Team Fiji in the running for 8 gold medals today
Team Fiji is aiming to win gold medals in Netball, Boxing, Hockey, Beach Volleyball and golf in the final day of Pacific Games.
Fiji Pearls will meet the PNG Pepes in the gold medal final at 3pm today.
Fiji remains unbeaten in netball after a successful victory over Samoa 64-48 in the semifinal playoff last night.
In the men’s heavyweight 91kg boxing division Fiji’s Viliame Vitukalulu will fight Tahitian Boxer Heimata Neuffer in the gold medal final at 1pm.
In the welterweight final Fijian boxer, Winston Hill will face Louis Danglebermes of New Caledonia in the gold medal final at 1pm.
In the light heavy weight division, Sina Ruata will fight New Caledonian Boxer Luke Hema in the gold medal final at 1pm.
In women’s hockey, Fiji will play Papua New Guinea in the gold medal final at 3pm today.
Yesterday Fiji thrashed Tonga 21-1 in the semifinal.
The men’s hockey team will also take on Vanuatu at 4.30pm today in the gold medal final.
While in Beach Volleyball, the Men’s team has qualified for the gold medal final at 4pm today against Papua New Guinea.
Looking at the medal tally, Papua New Guinea is still leading with 76 gold, 62 silver and 57 bronze, New Caledonia is in second place with 57 gold, 47 silver and 52 bronze, Tahiti is in third place with 35 gold, 30 silver and 36 bronze.

* **WORK ORDER 1**:
Name every boxer mentioned in the article about Team Fiji at the Pacific Games.
The article and the entries come from unrelated sources.

* **Dataset items**:

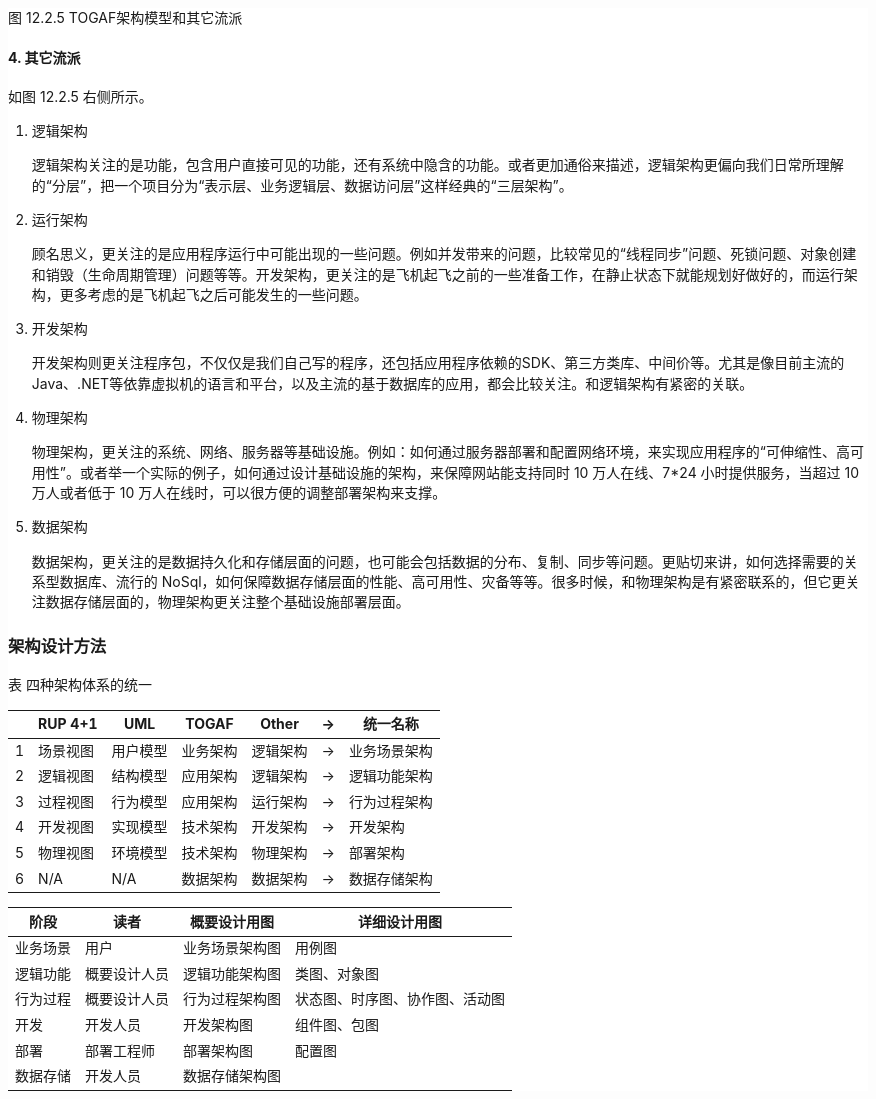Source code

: 图 12.2.5 TOGAF架构模型和其它流派

#### 4. 其它流派

如图 12.2.5 右侧所示。

1. 逻辑架构

   逻辑架构关注的是功能，包含用户直接可见的功能，还有系统中隐含的功能。或者更加通俗来描述，逻辑架构更偏向我们日常所理解的“分层”，把一个项目分为“表示层、业务逻辑层、数据访问层”这样经典的“三层架构”。

2. 运行架构

   顾名思义，更关注的是应用程序运行中可能出现的一些问题。例如并发带来的问题，比较常见的“线程同步”问题、死锁问题、对象创建和销毁（生命周期管理）问题等等。开发架构，更关注的是飞机起飞之前的一些准备工作，在静止状态下就能规划好做好的，而运行架构，更多考虑的是飞机起飞之后可能发生的一些问题。

3. 开发架构

   开发架构则更关注程序包，不仅仅是我们自己写的程序，还包括应用程序依赖的SDK、第三方类库、中间价等。尤其是像目前主流的Java、.NET等依靠虚拟机的语言和平台，以及主流的基于数据库的应用，都会比较关注。和逻辑架构有紧密的关联。

4. 物理架构

   物理架构，更关注的系统、网络、服务器等基础设施。例如：如何通过服务器部署和配置网络环境，来实现应用程序的“可伸缩性、高可用性”。或者举一个实际的例子，如何通过设计基础设施的架构，来保障网站能支持同时 10 万人在线、7*24 小时提供服务，当超过 10 万人或者低于 10 万人在线时，可以很方便的调整部署架构来支撑。

5. 数据架构

   数据架构，更关注的是数据持久化和存储层面的问题，也可能会包括数据的分布、复制、同步等问题。更贴切来讲，如何选择需要的关系型数据库、流行的 NoSql，如何保障数据存储层面的性能、高可用性、灾备等等。很多时候，和物理架构是有紧密联系的，但它更关注数据存储层面的，物理架构更关注整个基础设施部署层面。

### 架构设计方法

表 四种架构体系的统一

||RUP 4+1|UML|TOGAF|Other|$\rightarrow$|统一名称|
|-|-|-|-|-|-|-|
|1|场景视图|用户模型|业务架构|逻辑架构|$\rightarrow$|业务场景架构|
|2|逻辑视图|结构模型|应用架构|逻辑架构|$\rightarrow$|逻辑功能架构|
|3|过程视图|行为模型|应用架构|运行架构|$\rightarrow$|行为过程架构|
|4|开发视图|实现模型|技术架构|开发架构|$\rightarrow$|开发架构|
|5|物理视图|环境模型|技术架构|物理架构|$\rightarrow$|部署架构|
|6|N/A|N/A|数据架构|数据架构|$\rightarrow$|数据存储架构|

|阶段|读者|概要设计用图|详细设计用图|
|-|-|-|-|
|业务场景|用户|业务场景架构图|用例图|
|逻辑功能|概要设计人员|逻辑功能架构图|类图、对象图|
|行为过程|概要设计人员|行为过程架构图|状态图、时序图、协作图、活动图|
|开发|开发人员|开发架构图|组件图、包图|
|部署|部署工程师|部署架构图|配置图|
|数据存储|开发人员|数据存储架构图|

* **WORK ORDER 2**:
List every line of the entries that contains the string "开发人员", matching case.

* **EXPECTED OUTPUT 1**:
Viliame Vitukalulu
Heimata Neuffer
Winston Hill
Louis Danglebermes
Sina Ruata
Luke Hema

* **EXPECTED OUTPUT 2**:
|开发|开发人员|开发架构图|组件图、包图|
|数据存储|开发人员|数据存储架构图|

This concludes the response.